--- DATA RECORDS Enclosed Below ---

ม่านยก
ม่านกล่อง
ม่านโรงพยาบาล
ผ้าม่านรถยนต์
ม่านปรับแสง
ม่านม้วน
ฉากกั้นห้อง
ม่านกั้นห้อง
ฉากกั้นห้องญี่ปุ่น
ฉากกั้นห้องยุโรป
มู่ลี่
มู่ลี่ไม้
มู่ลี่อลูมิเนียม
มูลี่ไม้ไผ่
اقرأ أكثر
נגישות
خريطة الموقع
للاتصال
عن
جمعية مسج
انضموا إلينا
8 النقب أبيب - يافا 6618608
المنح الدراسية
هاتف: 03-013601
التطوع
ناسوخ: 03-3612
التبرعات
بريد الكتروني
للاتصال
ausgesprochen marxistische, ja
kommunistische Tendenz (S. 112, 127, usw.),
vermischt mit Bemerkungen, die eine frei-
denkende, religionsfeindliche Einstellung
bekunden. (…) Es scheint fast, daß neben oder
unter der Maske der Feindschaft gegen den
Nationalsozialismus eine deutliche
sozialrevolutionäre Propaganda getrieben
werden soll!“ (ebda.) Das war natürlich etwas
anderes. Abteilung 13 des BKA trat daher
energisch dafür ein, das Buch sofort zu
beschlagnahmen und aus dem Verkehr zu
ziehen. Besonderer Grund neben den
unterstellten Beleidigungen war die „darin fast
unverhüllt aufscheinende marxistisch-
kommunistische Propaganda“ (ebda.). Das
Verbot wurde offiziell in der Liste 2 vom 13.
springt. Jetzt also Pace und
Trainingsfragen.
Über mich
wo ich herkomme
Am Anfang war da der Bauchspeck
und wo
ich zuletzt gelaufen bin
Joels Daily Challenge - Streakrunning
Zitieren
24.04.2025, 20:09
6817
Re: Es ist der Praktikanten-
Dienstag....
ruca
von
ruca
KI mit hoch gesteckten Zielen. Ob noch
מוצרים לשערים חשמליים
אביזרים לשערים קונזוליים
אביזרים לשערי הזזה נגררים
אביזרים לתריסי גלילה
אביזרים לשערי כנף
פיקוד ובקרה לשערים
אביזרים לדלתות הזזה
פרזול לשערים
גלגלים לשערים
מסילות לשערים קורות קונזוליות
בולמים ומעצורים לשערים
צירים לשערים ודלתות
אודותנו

--- End of Enclosed DATA RECORDS ---

INSTRUCTION:
Everything above must be retyped. Keep each record exactly the same.

THE COMPLETED TASK:
ม่านยก
ม่านกล่อง
ม่านโรงพยาบาล
ผ้าม่านรถยนต์
ม่านปรับแสง
ม่านม้วน
ฉากกั้นห้อง
ม่านกั้นห้อง
ฉากกั้นห้องญี่ปุ่น
ฉากกั้นห้องยุโรป
มู่ลี่
มู่ลี่ไม้
มู่ลี่อลูมิเนียม
มูลี่ไม้ไผ่
اقرأ أكثر
נגישות
خريطة الموقع
للاتصال
عن
جمعية مسج
انضموا إلينا
8 النقب أبيب - يافا 6618608
المنح الدراسية
هاتف: 03-013601
التطوع
ناسوخ: 03-3612
التبرعات
بريد الكتروني
للاتصال
ausgesprochen marxistische, ja
kommunistische Tendenz (S. 112, 127, usw.),
vermischt mit Bemerkungen, die eine frei-
denkende, religionsfeindliche Einstellung
bekunden. (…) Es scheint fast, daß neben oder
unter der Maske der Feindschaft gegen den
Nationalsozialismus eine deutliche
sozialrevolutionäre Propaganda getrieben
werden soll!“ (ebda.) Das war natürlich etwas
anderes. Abteilung 13 des BKA trat daher
energisch dafür ein, das Buch sofort zu
beschlagnahmen und aus dem Verkehr zu
ziehen. Besonderer Grund neben den
unterstellten Beleidigungen war die „darin fast
unverhüllt aufscheinende marxistisch-
kommunistische Propaganda“ (ebda.). Das
Verbot wurde offiziell in der Liste 2 vom 13.
springt. Jetzt also Pace und
Trainingsfragen.
Über mich
wo ich herkomme
Am Anfang war da der Bauchspeck
und wo
ich zuletzt gelaufen bin
Joels Daily Challenge - Streakrunning
Zitieren
24.04.2025, 20:09
6817
Re: Es ist der Praktikanten-
Dienstag....
ruca
von
ruca
KI mit hoch gesteckten Zielen. Ob noch
מוצרים לשערים חשמליים
אביזרים לשערים קונזוליים
אביזרים לשערי הזזה נגררים
אביזרים לתריסי גלילה
אביזרים לשערי כנף
פיקוד ובקרה לשערים
אביזרים לדלתות הזזה
פרזול לשערים
גלגלים לשערים
מסילות לשערים קורות קונזוליות
בולמים ומעצורים לשערים
צירים לשערים ודלתות
אודותנו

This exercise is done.